Home > AI Solutions > Gen AI > White Papers > Maximizing AI Performance: A Deep Dive into Scalable Inferencing on Dell with NVIDIA > Test results from Use Case 2
Use Case 2: Scaling Up Multiple Instances of Llama 3 Models
XE9680 with 8xH100 - 8x Llama3 8B | |||
Concurrency | Throughput (tokens per seconds) | TTFT (milliseconds) | Request Latency (milliseconds) |
1 | 162.17 | 14.55 | 895.15 |
5 | 780.85 | 16.48 | 913.94 |
10 | 1,527.39 | 17.69 | 948.21 |
25 | 3,831.93 | 18.35 | 920.22 |
50 | 7,420.86 | 20.55 | 925.76 |
100 | 13,896.01 | 23.52 | 1,013.57 |
250 | 30,652.08 | 46.89 | 1,115.80 |
500 | 47,488.00 | 132.27 | 1,426.87 |
1000 | 53,084.03 | 399.97 | 2,477.98 |
In this use case, Llama 3 8B was configured on the XE9680 server, gradually increasing the number of instances until the server was fully loaded. This setup utilized all eight H100 GPUs, resulting in eight Llama 3 models running simultaneously. Throughput and latency were measured incrementally, starting with one model and increasing to eight. CPU utilization was also recorded alongside GPU throughput and latency.
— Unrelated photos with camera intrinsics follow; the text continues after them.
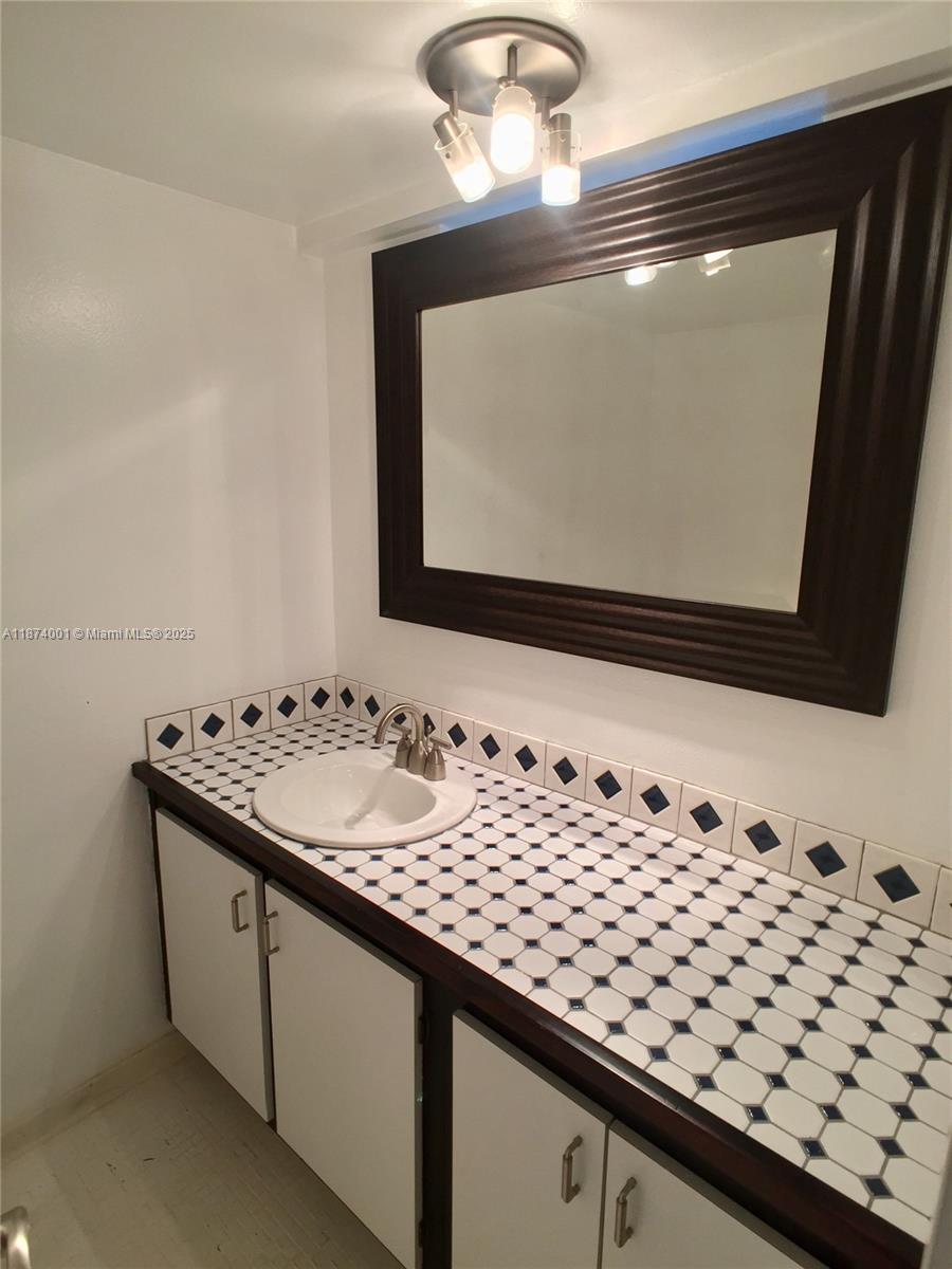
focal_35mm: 29
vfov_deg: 61.7
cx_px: 476
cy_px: 634
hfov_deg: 48.2
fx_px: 1063
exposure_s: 1/40
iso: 32
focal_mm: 4.15
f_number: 2.2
For the XE9680 server, increasing the number of GPUs from 1 to 8 showed a consistent increase in throughput, with the highest throughput achieved at 53,084.03 tokens per second with 8 instances. Although latency generally increased with the number of instances, it was best managed with optimized resource allocation. This scalability demonstrates the XE9680's capability to handle high workloads efficiently.
Figure 3 shows throughput of eight Llama 3 models on XE9680.
The same test was conducted on an R760xa server, which has four L40S GPUs. The number of Llama 3 8B instances was increased until the server reached full capacity, with four models running in total. Throughput and latency were similarly measured incrementally, from one model up to four.
Figure 4 shows throughput of eight Llama 3 models on R760xa.
Figure 5 shows GPU utilization as we increased the number of models on the XE9680. As we add running models, the colors overlap. Each model reserves 100% of memory from the respective GPU.
For the R760xa server, scaling from 1 to 4 GPUs also resulted in significant improvements in throughput, with the best performance observed at 4 GPUs, reaching 17,399.25 tokens per second. Latency remained mostly consistent, with the best result around 32 milliseconds at 4 GPUs and 500 concurrent users. This indicates that the R760xa is well-suited for moderate to high workloads, effectively balancing both latency and throughput.
Figure 6 shows GPU memory from a different perspective. We increase the amount of load and GPU memory used.
It was observed that both XE9680 and R760xa servers can efficiently scale the number of Llama 3 8B model instances, leading to increased throughput without a significant rise in latency. The XE9680 achieved peak throughput with 8 instances, making it ideal for tasks requiring high computational power and data throughput. On the other hand, the R760xa showed optimal performance with 4 instances, balancing throughput and latency, making it suitable for a wide range of enterprise applications.
The GPU utilization data reveals that each model reserves 100% of the memory from the respective GPUs, underscoring the importance of strategic resource management when scaling up instances. As more models are added, GPU memory usage increases proportionally, highlighting the need for adequate hardware resources to maintain performance.
As part of use case 2, we wish to gather more metrics on the XE9680, like power consumption, CPU utilization, memory utilization, and network utilization, to provide a comprehensive view of the system performance under different loads and help in understanding the resource demands of scaling AI workloads. Below are graphs documenting GPU utilization, CPU utilization, memory usage, power consumption, and network utilization for the XE9680.
Figure 7 shows graph of GPU Power Utilization – XE9680
Figure 8 shows CPU Utilization
Figure 9 shows memory utilization on XE9680
Figure 10 shows network utilization on XE9680.
Analysis: Network traffic occurs for initial download of model.